- Born: Charles Alfred Taylor 14 August 1922 Kingston upon Hull, East Yorkshire, England
- Died: 7 March 2002 (aged 79) Warminster, Wiltshire, England
- Education: University of London
- Notable work: The Art and Science of Lecture Demonstration
- Spouse: Nancy Truefitt ​(m. 1942)​
- Awards: Lawrence Bragg Medal (1983); Michael Faraday Award;
- Scientific career
- Fields: Physics, crystallography
- Workplaces: Admiralty (Royal Navy, 1943-1946); University College Cardiff; Royal Institution;
- Thesis: Some Estimation Problems in Spatial Statistics (1984)
- Doctoral advisor: Brian D. Ripley

= Charles Taylor (physicist) =

British physicist (1922–2002)

Charles Alfred Taylor (14 August 1922 - 7 March 2002) was a British physicist, known for his work in crystallography and his efforts to promote science to young audiences.

==Early life and education==
Charles Taylor was born in Hull in 1922. He began his degree at Queen Mary College (a constituent college of the University of London), but the college was subsequently evacuated to Cambridge during World War II. He graduated in 1943 and after working for the Admiralty during the war, worked as a lecturer and then a reader after completing his PhD.

==Career==
Taylor's first work was for the Admiralty, designing radar countermeasures, work that eventually took him to Harvard University in the United States until the end of the war. He then studied for a PhD at the University of Manchester Institute of Science and Technology, and continued there from 1948 until 1965. He worked for a long time with Henry Lipson on the development of optical diffraction analogue methods. He was awarded a DSc in 1960.
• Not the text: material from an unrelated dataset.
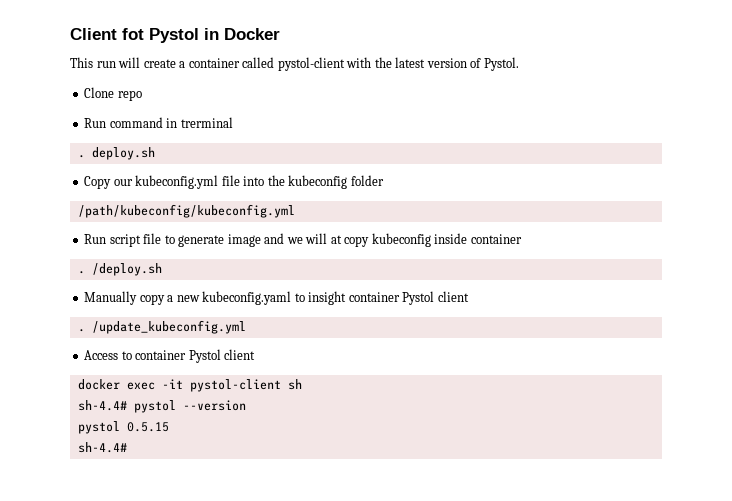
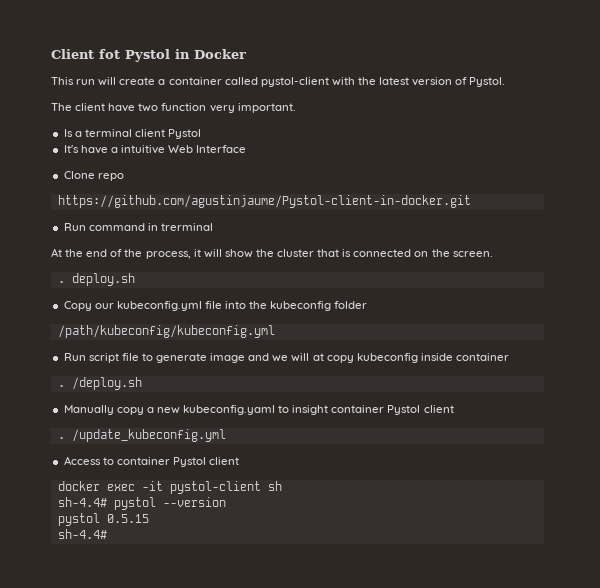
(519, 64) none -> [51,103,296,113] [63,129,202,139] [63,145,247,154] // The client have two function very important. // Is a terminal client Pystol // It's have a intuitive Web Interface
(142, 95) none -> [57,195,471,208] // https://github.com/agustinjaume/Pystol-client-in-docker.git
(233, 122) none -> [51,248,493,259] // At the end of the process, it will show the cluster that is connected on the screen.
In 1965 he moved with his family to Cardiff to take up the position of Chair of Physics at University College Cardiff, where the main interest of the department was X-ray crystallography, in the same field as the work he did with Lipson in Manchester.

He was appointed to the post of Visiting Professor of Experimental Physics at the Royal Institution, a post he held until 1988. He also gave many lectures to schoolchildren. In 1990, he lectured to thousands of children in Tokyo as a follow-up to his Christmas Lectures in London the previous year.

==Publications==
Taylor was the author of a number of books, including The Art and Science of Lecture Demonstration. He co-wrote, with Stephen Pople, the worldwide-selling Oxford Children's Book of Science (1994).

==Lectures==
As well as his work in research, Taylor had close links to the Royal Institution. He had always had a strong interest in music and its relationship with physics. In 1971, he lectured to schoolchildren for the Royal Institution Christmas Lectures on The Sounds of Music, covering physics and music. In 1989 he became the third person since 1945 to deliver a second series of Christmas lectures, Exploring Music.

==Honours==
Taylor was awarded the Lawrence Bragg Medal by the Institute of Physics in 1983 for his outstanding and sustained contributions to physics education. In 1986 he was unanimously awarded the first Michael Faraday Award by the Royal Society for communicating science to public audiences. Altogether, he gave over 150 lectures to schoolchildren at the Royal Institution, as well as presenting eight Friday evening discourses there.

==Personal life==
Taylor married Nancy Truefitt in 1942. They had three children. He died at Warminster, Wiltshire on 7 March 2002.